Across channels, brands win or lose on what people feel, not just what they see. Touch, sound, light, motion, temperature, even scent are now part of how products are understood and how trust is built. If you are still designing for eyes only, you are giving someone else the edge.
This shows up in everyday moments. Phones buzz to mark progress. Lockers light and chime when an order is ready. Payment terminals give a short vibration that tells you the tap worked. Each signal reduces doubt and keeps people moving.
Take Duolingo, for example. Get an answer right and you don’t only see a check mark. You feel a quick, satisfying vibration synced with sound and the visual reward. That physical confirm turns a tiny win into momentum. More momentum means more time in product and more habit-building.
Retail is doing the same thing. Target Drive Up and Walmart Curbside send a ready alert, your phone buzzes with a pattern you recognize without looking, and the pickup bay uses clear light and sound so you know it is your order. Locker networks add another layer. Amazon Hub uses spoken prompts in some locations, and InPost opens the correct door with an immediate visual cue when you scan. Confidence stacks at every step. That is loyalty in the making.
Payments and wearables reinforce the pattern. Apple Pay pairs a distinct haptic with a tone so you know the payment went through, even if you aren’t looking at the screen. Apple Watch and other wearables trigger specific tap patterns when you hit a workout goal. On connected fitness machines, the system raises resistance at the same moment a voice prompt and light cue trigger, so you hear, see, and feel the push together, which prompts an immediate effort.
Supermarkets are adopting the same idea at self-checkout points. We recently created a sound design track for a client in Europe that uses a clear audio palette to signal when certain moments on the customer journey have occurred during the self-serve check-out, like when a payment has gone through or there’s a bagging issue. The result is faster recognition and a brand moment you can hear.
Auto brands take it further. Premium EVs sync interior lighting, cabin sound, and scent with drive mode. Comfort feels warm and quiet. Sport feels cooler and more alert. The same cues are carried into the app, the test drive, and service updates. The driver does not just read a mode label. They experience it. That is brand, delivered through the senses.
Why omnichannel sensorial experiences matter
Digital has become efficient yet flat. Screens and self-service flows get the job done but too often feel cold. Sensory signals add what vision alone cannot: reassurance, momentum, and memory. People remember how an experience felt. If your brand is silent, still, and texture-less, it is forgettable. If every key step feels clear, confident, and human, it sticks, and customers come back.

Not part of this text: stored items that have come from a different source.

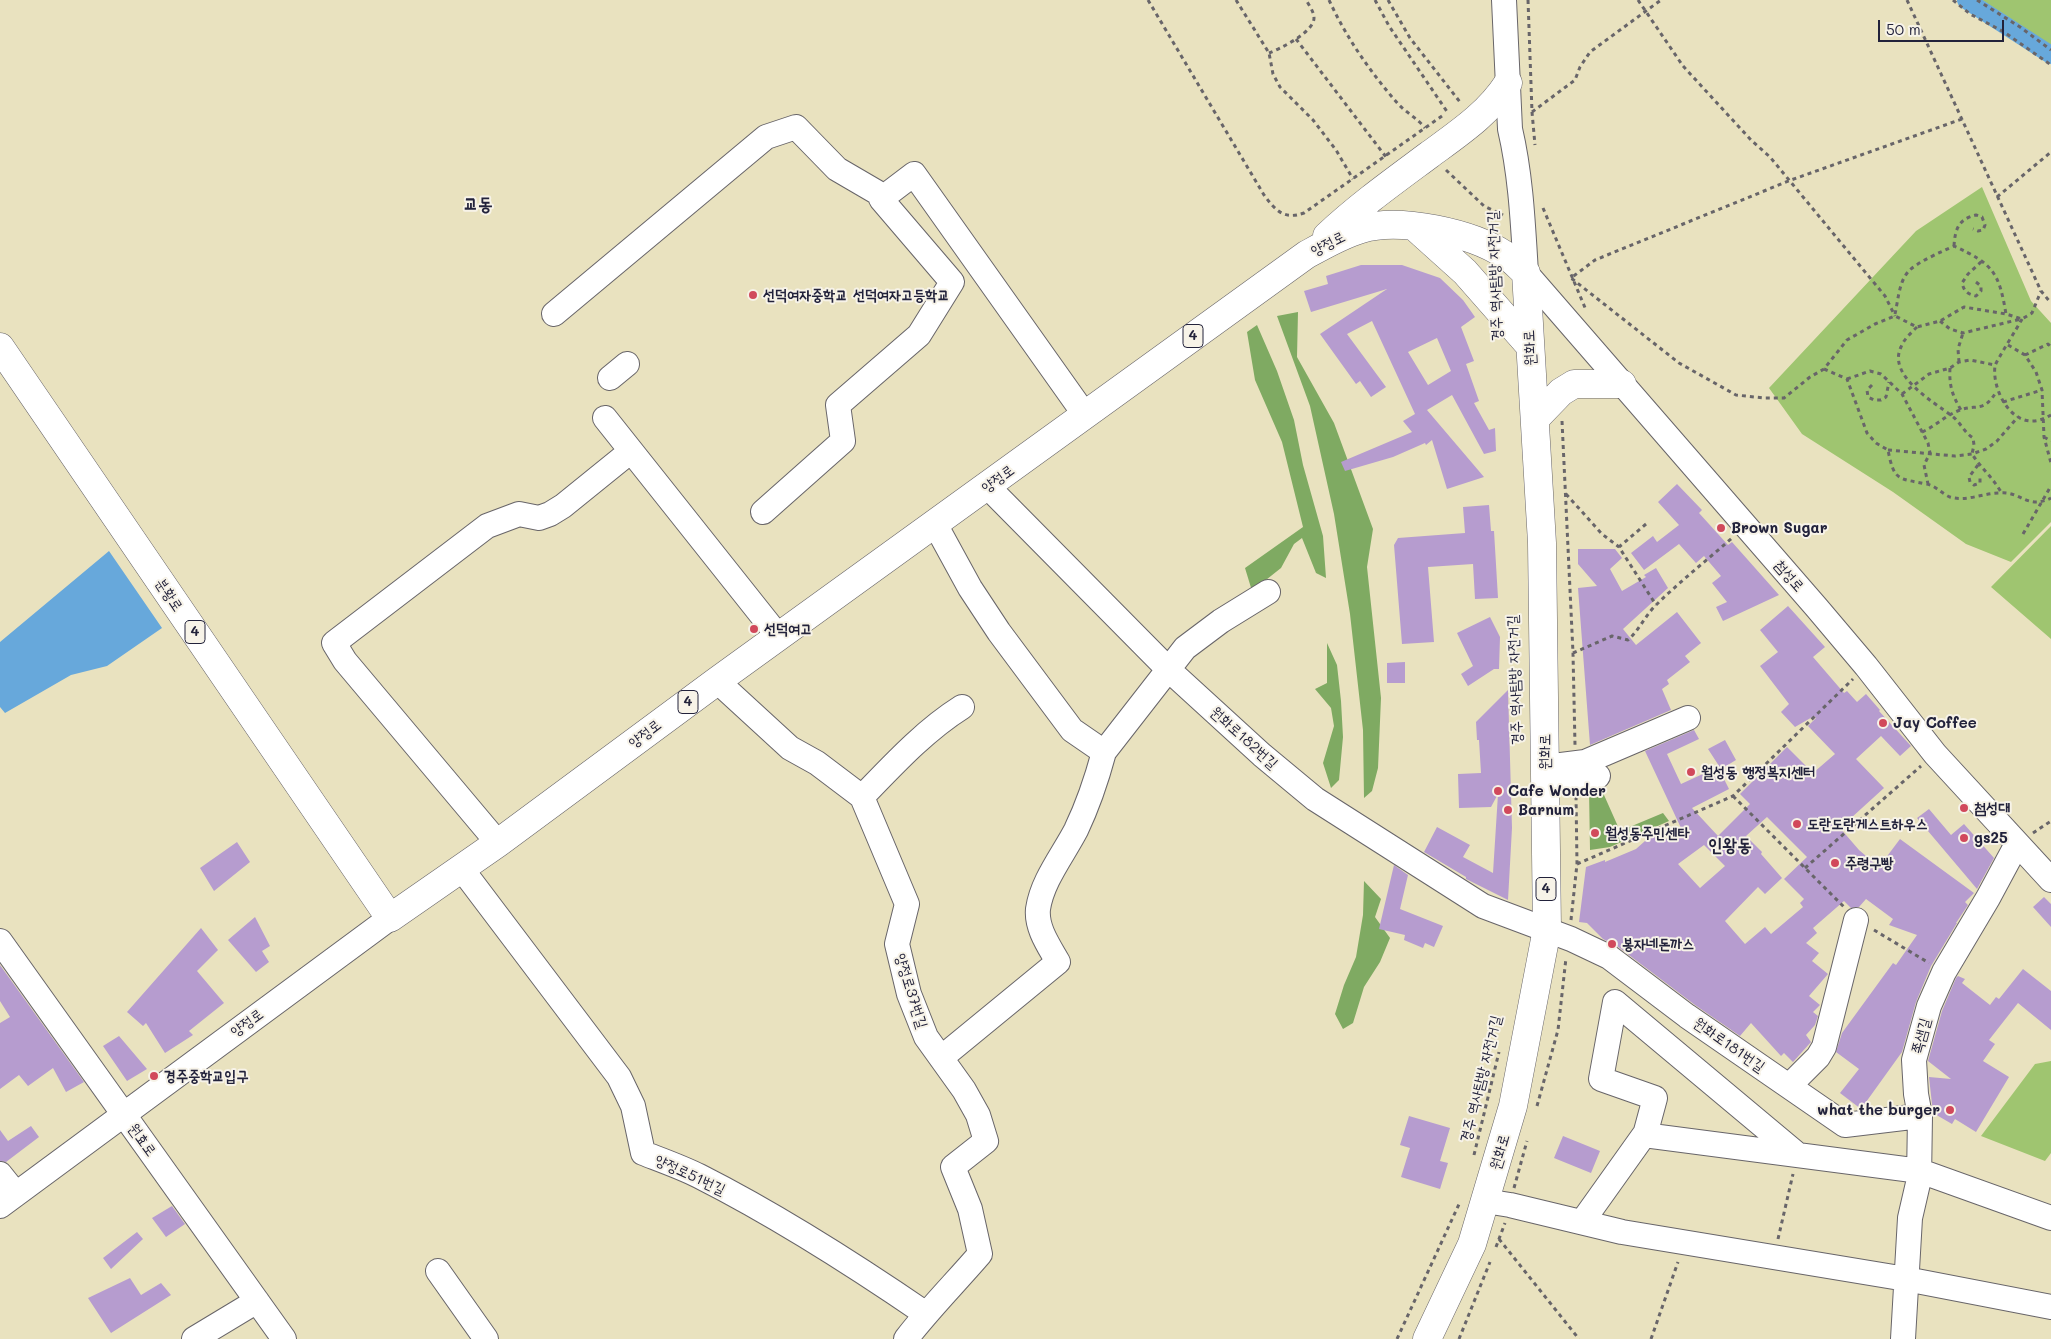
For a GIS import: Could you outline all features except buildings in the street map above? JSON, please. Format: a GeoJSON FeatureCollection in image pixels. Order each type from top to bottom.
{"type":"FeatureCollection","features":[{"type":"Feature","properties":{"kind":"main road"},"geometry":{"type":"LineString","coordinates":[[1306,255],[1358,208],[1432,152],[1465,130],[1498,99],[1508,83]]}},
{"type":"Feature","properties":{"kind":"main road","name":"양정로"},"geometry":{"type":"LineString","coordinates":[[390,918],[498,843],[717,681],[1306,255],[1333,239],[1362,228],[1395,224],[1415,227],[1464,236],[1505,255],[1526,273]]}},
{"type":"Feature","properties":{"kind":"main road"},"geometry":{"type":"LineString","coordinates":[[1415,227],[1464,272],[1530,346]]}},
{"type":"Feature","properties":{"kind":"main road","name":"원화로"},"geometry":{"type":"LineString","coordinates":[[1427,1339],[1472,1244],[1473,1201],[1513,1106],[1546,929],[1542,543],[1526,273]]}},
{"type":"Feature","properties":{"kind":"main road","name":"분황로"},"geometry":{"type":"LineString","coordinates":[[0,347],[390,918]]}},
{"type":"Feature","properties":{"kind":"main road"},"geometry":{"type":"LineString","coordinates":[[1535,419],[1561,392],[1574,384],[1622,384]]}},
{"type":"Feature","properties":{"kind":"street","name":"원화로"},"geometry":{"type":"LineString","coordinates":[[1504,0],[1510,129],[1525,148],[1523,214],[1526,273]]}},
{"type":"Feature","properties":{"kind":"street"},"geometry":{"type":"LineString","coordinates":[[1518,0],[1525,148]]}},
{"type":"Feature","properties":{"kind":"street"},"geometry":{"type":"LineString","coordinates":[[554,314],[766,136],[796,127],[837,169],[885,197]]}},
{"type":"Feature","properties":{"kind":"street"},"geometry":{"type":"LineString","coordinates":[[763,512],[843,441],[838,405],[919,335],[952,282],[881,200],[914,174],[1085,415]]}},
{"type":"Feature","properties":{"kind":"street","name":"첨성로"},"geometry":{"type":"LineString","coordinates":[[1526,273],[1866,666],[1935,754],[2051,880]]}},
{"type":"Feature","properties":{"kind":"street"},"geometry":{"type":"LineString","coordinates":[[605,418],[779,637]]}},
{"type":"Feature","properties":{"kind":"street"},"geometry":{"type":"LineString","coordinates":[[498,843],[351,668],[334,644],[487,526],[518,514],[539,518],[550,514],[563,506],[631,451]]}},
{"type":"Feature","properties":{"kind":"street","name":"원화로182번길"},"geometry":{"type":"LineString","coordinates":[[987,486],[1169,670],[1262,755],[1315,799],[1483,906],[1546,929]]}},
{"type":"Feature","properties":{"kind":"street"},"geometry":{"type":"LineString","coordinates":[[935,524],[970,588],[999,632],[1072,730],[1104,752]]}},
{"type":"Feature","properties":{"kind":"street"},"geometry":{"type":"LineString","coordinates":[[941,1058],[1058,962],[1039,926],[1038,909],[1046,886],[1076,829],[1096,782],[1104,752],[1186,648],[1221,621],[1268,592]]}},
{"type":"Feature","properties":{"kind":"street"},"geometry":{"type":"LineString","coordinates":[[717,681],[790,748],[817,764],[862,797],[912,745],[944,718],[962,707]]}},
{"type":"Feature","properties":{"kind":"street"},"geometry":{"type":"LineString","coordinates":[[1545,773],[1585,762],[1688,718]]}},
{"type":"Feature","properties":{"kind":"street"},"geometry":{"type":"LineString","coordinates":[[1545,773],[1598,776]]}},
{"type":"Feature","properties":{"kind":"street","name":"양정로37번길"},"geometry":{"type":"LineString","coordinates":[[862,797],[907,904],[897,944],[909,994],[926,1037],[978,1115],[986,1141],[953,1167],[970,1209],[980,1254],[938,1304],[926,1314]]}},
{"type":"Feature","properties":{"kind":"street","name":"쪽샘길"},"geometry":{"type":"LineString","coordinates":[[1903,1339],[1910,1218],[1920,1171],[1920,1116],[1916,1094],[1914,1060],[1929,1006],[1944,972],[1988,898],[2017,844]]}},
{"type":"Feature","properties":{"kind":"street","name":"양정로51번길"},"geometry":{"type":"LineString","coordinates":[[461,868],[619,1077],[633,1106],[643,1153],[698,1176],[770,1216],[845,1260],[926,1314]]}},
{"type":"Feature","properties":{"kind":"street","name":"양정로"},"geometry":{"type":"LineString","coordinates":[[8,1200],[390,918]]}},
{"type":"Feature","properties":{"kind":"street"},"geometry":{"type":"LineString","coordinates":[[1789,1086],[1818,1057],[1824,1047],[1856,920]]}},
{"type":"Feature","properties":{"kind":"street","name":"원화로181번길"},"geometry":{"type":"LineString","coordinates":[[1546,929],[1609,957],[1687,1016],[1845,1125],[1920,1116]]}},
{"type":"Feature","properties":{"kind":"street","name":"원효로"},"geometry":{"type":"LineString","coordinates":[[0,941],[284,1339]]}},
{"type":"Feature","properties":{"kind":"street"},"geometry":{"type":"LineString","coordinates":[[1582,1222],[1645,1135],[1655,1098],[1601,1079],[1616,1002],[1798,1155]]}},
{"type":"Feature","properties":{"kind":"street"},"geometry":{"type":"LineString","coordinates":[[1645,1135],[1920,1171],[2051,1218]]}},
{"type":"Feature","properties":{"kind":"street"},"geometry":{"type":"LineString","coordinates":[[0,1174],[8,1200]]}},
{"type":"Feature","properties":{"kind":"street"},"geometry":{"type":"LineString","coordinates":[[1473,1201],[1510,1205],[1622,1232],[1906,1279],[2051,1307]]}},
{"type":"Feature","properties":{"kind":"street"},"geometry":{"type":"LineString","coordinates":[[438,1271],[486,1339]]}},
{"type":"Feature","properties":{"kind":"street"},"geometry":{"type":"LineString","coordinates":[[194,1339],[257,1301]]}},
{"type":"Feature","properties":{"kind":"street"},"geometry":{"type":"LineString","coordinates":[[906,1339],[926,1314]]}},
{"type":"Feature","properties":{"kind":"path"},"geometry":{"type":"LineString","coordinates":[[1148,0],[1272,207],[1292,217],[1304,213],[1386,157],[1425,127],[1448,113],[1467,96]]}},
{"type":"Feature","properties":{"kind":"path"},"geometry":{"type":"LineString","coordinates":[[1236,0],[1268,54],[1273,74],[1280,87],[1313,120],[1336,150],[1353,179]]}},
{"type":"Feature","properties":{"kind":"path"},"geometry":{"type":"LineString","coordinates":[[1268,54],[1296,39],[1312,26],[1314,20],[1306,0]]}},
{"type":"Feature","properties":{"kind":"path"},"geometry":{"type":"LineString","coordinates":[[1329,0],[1342,29],[1372,72],[1401,107],[1425,127],[1426,139],[1432,152]]}},
{"type":"Feature","properties":{"kind":"path"},"geometry":{"type":"LineString","coordinates":[[1375,0],[1389,26],[1448,113]]}},
{"type":"Feature","properties":{"kind":"path"},"geometry":{"type":"LineString","coordinates":[[1388,0],[1410,38],[1460,102]]}},
{"type":"Feature","properties":{"kind":"path"},"geometry":{"type":"LineString","coordinates":[[1525,148],[1532,112],[1528,0]]}},
{"type":"Feature","properties":{"kind":"path"},"geometry":{"type":"LineString","coordinates":[[1638,0],[1645,13],[1683,66],[1791,180],[1885,296],[1895,316],[1918,327]]}},
{"type":"Feature","properties":{"kind":"path"},"geometry":{"type":"LineString","coordinates":[[1532,112],[1575,80],[1580,67],[1590,52],[1661,0]]}},
{"type":"Feature","properties":{"kind":"path"},"geometry":{"type":"LineString","coordinates":[[1907,0],[2041,291],[2051,303]]}},
{"type":"Feature","properties":{"kind":"path"},"geometry":{"type":"LineString","coordinates":[[1953,0],[1970,14],[2004,32],[2051,65]]}},
{"type":"Feature","properties":{"kind":"path"},"geometry":{"type":"LineString","coordinates":[[1976,0],[2020,27],[2051,50]]}},
{"type":"Feature","properties":{"kind":"path"},"geometry":{"type":"LineString","coordinates":[[1296,39],[1386,157]]}},
{"type":"Feature","properties":{"kind":"path"},"geometry":{"type":"LineString","coordinates":[[1571,278],[1595,260],[1791,180],[1962,119]]}},
{"type":"Feature","properties":{"kind":"path","name":"경주 역사탐방 자전거길"},"geometry":{"type":"LineString","coordinates":[[1432,152],[1435,158],[1484,206],[1504,215],[1503,206]]}},
{"type":"Feature","properties":{"kind":"path"},"geometry":{"type":"LineString","coordinates":[[1997,197],[2051,152]]}},
{"type":"Feature","properties":{"kind":"path"},"geometry":{"type":"LineString","coordinates":[[1541,203],[1589,317]]}},
{"type":"Feature","properties":{"kind":"path"},"geometry":{"type":"LineString","coordinates":[[1954,246],[1955,233],[1962,221],[1976,215],[1982,217],[1985,225],[1983,230],[1973,230]]}},
{"type":"Feature","properties":{"kind":"path"},"geometry":{"type":"LineString","coordinates":[[1895,316],[1900,289],[1907,273],[1916,266],[1954,246]]}},
{"type":"Feature","properties":{"kind":"path"},"geometry":{"type":"LineString","coordinates":[[1954,246],[1982,261],[1996,274],[2006,314]]}},
{"type":"Feature","properties":{"kind":"path"},"geometry":{"type":"LineString","coordinates":[[1976,282],[1981,286],[1981,291],[1976,296],[1969,295],[1964,290],[1962,283],[1968,274],[1982,261]]}},
{"type":"Feature","properties":{"kind":"path"},"geometry":{"type":"LineString","coordinates":[[1571,278],[1678,363],[1736,395],[1784,398],[1810,377],[1824,369],[1847,340],[1875,324],[1895,316]]}},
{"type":"Feature","properties":{"kind":"path"},"geometry":{"type":"LineString","coordinates":[[1940,321],[1950,329],[1963,333],[2022,319],[2032,312],[2041,291]]}},
{"type":"Feature","properties":{"kind":"path"},"geometry":{"type":"LineString","coordinates":[[2001,492],[1994,479],[1978,465],[1972,454],[1973,438],[1965,432],[1958,421],[1934,404],[1903,374],[1898,354],[1901,347],[1918,327],[1940,321],[1964,306],[2022,319]]}},
{"type":"Feature","properties":{"kind":"path"},"geometry":{"type":"LineString","coordinates":[[2022,319],[1995,365],[1996,392],[2002,402],[2018,417],[2031,421],[2051,415]]}},
{"type":"Feature","properties":{"kind":"path"},"geometry":{"type":"LineString","coordinates":[[1959,362],[1958,349],[1963,333]]}},
{"type":"Feature","properties":{"kind":"path"},"geometry":{"type":"LineString","coordinates":[[2025,355],[2048,344],[2051,347]]}},
{"type":"Feature","properties":{"kind":"path"},"geometry":{"type":"LineString","coordinates":[[2008,345],[2025,355],[2036,372],[2042,390],[2044,437],[2051,463]]}},
{"type":"Feature","properties":{"kind":"path"},"geometry":{"type":"LineString","coordinates":[[1902,394],[1929,374],[1950,368],[1959,362],[1970,360],[1995,365]]}},
{"type":"Feature","properties":{"kind":"path"},"geometry":{"type":"LineString","coordinates":[[1950,368],[1949,384],[1953,398],[1960,410]]}},
{"type":"Feature","properties":{"kind":"path"},"geometry":{"type":"LineString","coordinates":[[1824,369],[1847,379],[1870,370],[1881,374],[1902,394],[1928,443],[1930,453],[1924,465],[1928,484]]}},
{"type":"Feature","properties":{"kind":"path"},"geometry":{"type":"LineString","coordinates":[[1847,379],[1867,433],[1876,443],[1888,450],[1955,456],[1972,454],[1986,449],[1997,441],[2018,417]]}},
{"type":"Feature","properties":{"kind":"path"},"geometry":{"type":"LineString","coordinates":[[1872,385],[1867,390],[1868,397],[1881,400],[1886,396],[1890,382]]}},
{"type":"Feature","properties":{"kind":"path"},"geometry":{"type":"LineString","coordinates":[[2002,402],[2042,390]]}},
{"type":"Feature","properties":{"kind":"path"},"geometry":{"type":"LineString","coordinates":[[1922,432],[1935,427],[1960,410],[1982,406],[1991,401],[1996,392]]}},
{"type":"Feature","properties":{"kind":"path"},"geometry":{"type":"LineString","coordinates":[[2044,437],[2051,441]]}},
{"type":"Feature","properties":{"kind":"path"},"geometry":{"type":"LineString","coordinates":[[1888,450],[1891,466],[1897,476],[1904,481],[1928,484],[1950,497],[1967,498],[2001,492],[2014,495],[2026,502],[2040,503],[2051,498]]}},
{"type":"Feature","properties":{"kind":"path"},"geometry":{"type":"LineString","coordinates":[[1978,465],[1969,477],[1970,482],[1974,485],[1980,483],[1980,478]]}},
{"type":"Feature","properties":{"kind":"path"},"geometry":{"type":"LineString","coordinates":[[2023,534],[2051,486]]}},
{"type":"Feature","properties":{"kind":"path"},"geometry":{"type":"LineString","coordinates":[[1565,494],[1602,534],[1619,548],[1656,606]]}},
{"type":"Feature","properties":{"kind":"path"},"geometry":{"type":"LineString","coordinates":[[1619,548],[1646,524]]}},
{"type":"Feature","properties":{"kind":"path"},"geometry":{"type":"LineString","coordinates":[[1573,653],[1612,636],[1628,640],[1637,632],[1640,624],[1656,606],[1746,526]]}},
{"type":"Feature","properties":{"kind":"path"},"geometry":{"type":"LineString","coordinates":[[1577,864],[1733,796],[1866,666]]}},
{"type":"Feature","properties":{"kind":"path"},"geometry":{"type":"LineString","coordinates":[[1805,868],[1935,754]]}},
{"type":"Feature","properties":{"kind":"path"},"geometry":{"type":"LineString","coordinates":[[1733,796],[1856,920],[1944,972]]}},
{"type":"Feature","properties":{"kind":"path","name":"경주 역사탐방 자전거길"},"geometry":{"type":"LineString","coordinates":[[1474,1156],[1501,1044]]}},
{"type":"Feature","properties":{"kind":"path"},"geometry":{"type":"LineString","coordinates":[[1397,1339],[1473,1201]]}},
{"type":"Feature","properties":{"kind":"path"},"geometry":{"type":"LineString","coordinates":[[1499,1239],[1580,1339]]}},
{"type":"Feature","properties":{"kind":"green space"},"geometry":{"type":"Polygon","coordinates":[[[1982,0],[2051,0],[2051,45],[1982,0]]]}},
{"type":"Feature","properties":{"kind":"green space"},"geometry":{"type":"Polygon","coordinates":[[[1982,187],[2031,301],[2051,323],[2051,522],[2011,562],[1966,544],[1893,492],[1802,434],[1769,388],[1916,231],[1982,187]]]}},
{"type":"Feature","properties":{"kind":"green space"},"geometry":{"type":"Polygon","coordinates":[[[1298,312],[1297,357],[1334,423],[1373,529],[1367,567],[1381,698],[1378,768],[1372,791],[1364,798],[1363,730],[1350,614],[1334,514],[1310,406],[1277,316],[1298,312]]]}},
{"type":"Feature","properties":{"kind":"green space"},"geometry":{"type":"Polygon","coordinates":[[[1257,325],[1277,371],[1294,420],[1303,465],[1323,536],[1326,578],[1316,573],[1302,538],[1294,544],[1281,568],[1252,591],[1245,568],[1303,527],[1282,442],[1255,380],[1247,332],[1257,325]]]}},
{"type":"Feature","properties":{"kind":"green space"},"geometry":{"type":"Polygon","coordinates":[[[2051,526],[2051,639],[1991,587],[2051,526]]]}},
{"type":"Feature","properties":{"kind":"green space"},"geometry":{"type":"Polygon","coordinates":[[[1327,643],[1337,665],[1343,737],[1339,780],[1331,788],[1323,763],[1334,726],[1331,708],[1315,689],[1327,683],[1327,643]]]}},
{"type":"Feature","properties":{"kind":"green space"},"geometry":{"type":"Polygon","coordinates":[[[1600,786],[1620,831],[1663,813],[1669,821],[1610,847],[1590,850],[1589,788],[1600,786]]]}},
{"type":"Feature","properties":{"kind":"green space"},"geometry":{"type":"Polygon","coordinates":[[[1364,881],[1381,899],[1375,917],[1390,938],[1380,962],[1364,987],[1353,1023],[1343,1029],[1335,1014],[1344,985],[1356,957],[1363,915],[1364,881]]]}},
{"type":"Feature","properties":{"kind":"green space"},"geometry":{"type":"Polygon","coordinates":[[[2051,1061],[2051,1153],[2045,1161],[1981,1136],[2035,1064],[2051,1061]]]}},
{"type":"Feature","properties":{"kind":"water"},"geometry":{"type":"Polygon","coordinates":[[[109,551],[162,628],[107,666],[71,675],[5,713],[0,707],[0,642],[109,551]]]}},
{"type":"Feature","properties":{"kind":"waterway"},"geometry":{"type":"LineString","coordinates":[[1966,0],[2051,55]]}},
{"type":"Feature","properties":{"kind":"place","name":"선덕여자중학교 선덕여자고등학교"},"geometry":{"type":"Point","coordinates":[753,295]}},
{"type":"Feature","properties":{"kind":"place","name":"Brown Sugar"},"geometry":{"type":"Point","coordinates":[1721,528]}},
{"type":"Feature","properties":{"kind":"place","name":"선덕여고"},"geometry":{"type":"Point","coordinates":[754,629]}},
{"type":"Feature","properties":{"kind":"place","name":"Jay Coffee"},"geometry":{"type":"Point","coordinates":[1883,723]}},
{"type":"Feature","properties":{"kind":"place","name":"월성동 행정복지센터"},"geometry":{"type":"Point","coordinates":[1691,772]}},
{"type":"Feature","properties":{"kind":"place","name":"Cafe Wonder"},"geometry":{"type":"Point","coordinates":[1498,791]}},
{"type":"Feature","properties":{"kind":"place","name":"첨성대"},"geometry":{"type":"Point","coordinates":[1964,808]}},
{"type":"Feature","properties":{"kind":"place","name":"Barnum"},"geometry":{"type":"Point","coordinates":[1508,810]}},
{"type":"Feature","properties":{"kind":"place","name":"도란도란게스트하우스"},"geometry":{"type":"Point","coordinates":[1797,824]}},
{"type":"Feature","properties":{"kind":"place","name":"월성동주민센타"},"geometry":{"type":"Point","coordinates":[1595,833]}},
{"type":"Feature","properties":{"kind":"place","name":"gs25"},"geometry":{"type":"Point","coordinates":[1964,838]}},
{"type":"Feature","properties":{"kind":"place","name":"주령구빵"},"geometry":{"type":"Point","coordinates":[1835,863]}},
{"type":"Feature","properties":{"kind":"place","name":"봉자네돈까스"},"geometry":{"type":"Point","coordinates":[1612,944]}},
{"type":"Feature","properties":{"kind":"place","name":"경주중학교입구"},"geometry":{"type":"Point","coordinates":[154,1076]}},
{"type":"Feature","properties":{"kind":"place","name":"what the burger"},"geometry":{"type":"Point","coordinates":[1950,1110]}},
{"type":"Feature","properties":{"kind":"district","name":"교동"},"geometry":{"type":"Point","coordinates":[478,204]}},
{"type":"Feature","properties":{"kind":"district","name":"인왕동"},"geometry":{"type":"Point","coordinates":[1730,845]}}]}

“Build for memory by using touch, sound, and light, not visuals alone.”
Mike Jessick, Senior Director Experience Consulting at Empathy Lab
How to implement sensorial experiences across channels
1. Build a shared sensory playbook, not just visual and voice
Most brands define tone and visuals but rarely define how success, urgency, or reassurance should feel. Write simple, enforceable rules for app haptics, alert tones, payment confirmations, lighting, and texture or temperature cues at key in-store or in-app moments. Include a sound design system, a short and ownable audio mark that can pair with your logo in TV, social, and other multi modal touchpoints, and standardize how it is used across journeys. We offer these bespoke sound bites as part of our broader brand design system offering.
2. Make the cues consistent across app, site, and store
These touches shouldn’t be isolated experiences; they work better when they line up. The confirmation you feel in the app should match what you get at the pick-up point. The calm tone at checkout should match the tone in delivery updates. That synchronicity reinforces people’s digital and physical experience. Focus on alignment: signals should tell a coherent story.
3. Measure sensory performance, not just clicks
Treat these signals like KPIs. The Duolingo-style “you got it right” haptic sustains engagement, the grocery pickup buzz encourages return visits, and a clear payment tone increases checkout completion. A 2025 study found that phone vibrations trigger a distinct reward response that boosts online purchasing, and another showed haptic-enabled ads increased brand favorability by about 50%. Measure these steps so you can see where friction drops and revenue rises.
Sensor cues have now become part of the omnichannel experience. It’s no longer just how your brand looks and what it says. It’s how it feels to tap, pick up, checkout, and get support. People now expect that feeling to carry across all channels because to them it’s one journey.
The bottom line is that brands that get this right will feel more human to customers. They will be easier to remember and easier to return to. Brands that don’t will keep delivering one experience in the app, another one in-store, and a different one after the sale. Inconsistency erodes trust, and that shows up fast in lower conversion and fewer repeat purchases.